O Ministério Público do Estado do Rio de Janeiro apresentou manifestação contestando parte do despacho da 4ª Vara Empresarial sobre a recuperação judicial do Vasco. O MPRJ questiona a nomeação de um novo observador judicial — chamado de gatekeeper — para fiscalizar o processo.
A 4ª Vara havia determinado a criação do cargo após identificar descompasso entre os relatórios da Administração Judicial, que apontavam regularidade, e os acontecimentos recentes.

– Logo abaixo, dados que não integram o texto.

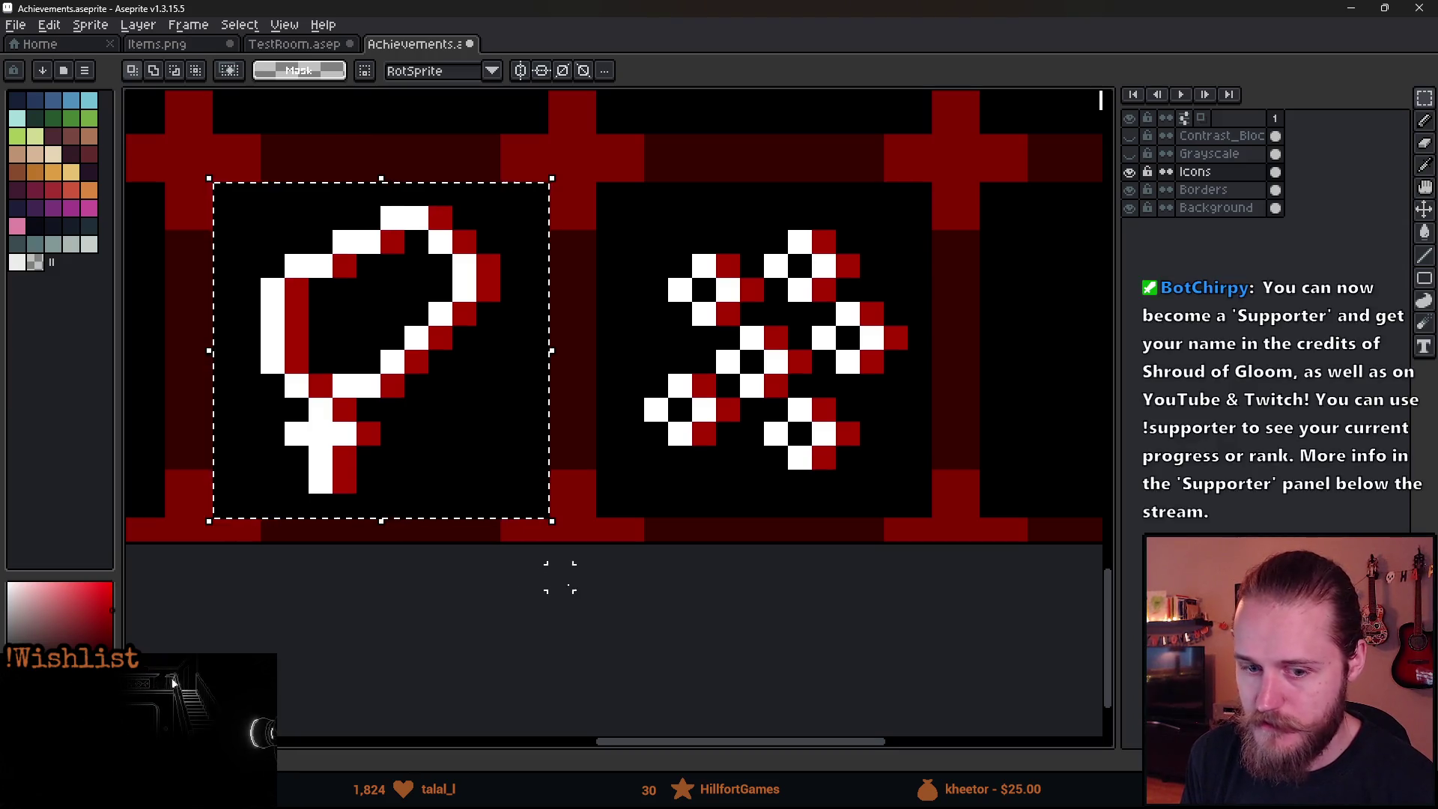
key(ctrl+d)
drag(608, 193, 922, 500)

Entre eles, notícias de graves falhas de governança e a necessidade de contratação de um financiamento DIP de R$ 40 milhões para garantir a continuidade das operações do CRVG e da Vasco SAF.
O gatekeeper seria responsável por analisar criticamente as informações apresentadas pela Administração Judicial e auxiliar diretamente o Juízo na fiscalização do processo. A mesma decisão reduziu o número de administradores judiciais de dois para um.
Segundo o Ministério Público, a criação do novo fiscal causa estranheza. A Promotoria argumenta que a função do gatekeeper é muito semelhante à já desempenhada pelo administrador judicial, o que poderia gerar sobreposição de atribuições e aumento de despesas. Para o Expresso98, o questionamento evidencia a delicadeza do momento: a 4ª Vara enxergou necessidade de controle adicional após identificar descompasso nos relatórios anteriores, mas o MP sinaliza que a solução pode pesar ainda mais nos custos processuais justamente quando o clube precisa concentrar recursos na reestruturação operacional.
O órgão destaca ainda que as recuperandas já enfrentam dificuldades para cumprir o plano de recuperação judicial e que os recursos do recente financiamento DIP praticamente já foram consumidos. Na avaliação do MP, criar uma nova estrutura de fiscalização elevará os custos em momento de fragilidade financeira.
Como alternativa, o Ministério Público sugere a criação de um Comitê de Credores, com remuneração mais modesta, como solução menos onerosa e suficiente para reforçar a fiscalização. A leitura do Expresso98 é que a proposta do MP dialoga com a urgência financeira: o comitê cumpriria função semelhante de controle adicional, mas sem comprometer verbas que, na visão da Promotoria, deveriam ser preservadas para o cumprimento das obrigações previstas no plano de recuperação.
O MP não questiona a redução do número de administradores judiciais — apenas a nomeação do gatekeeper. Caberá agora ao Juízo analisar a manifestação e decidir se mantém ou não a estrutura adicional de fiscalização.
Com informações do NetVasco, que cita X Podcast Cruzmaltino.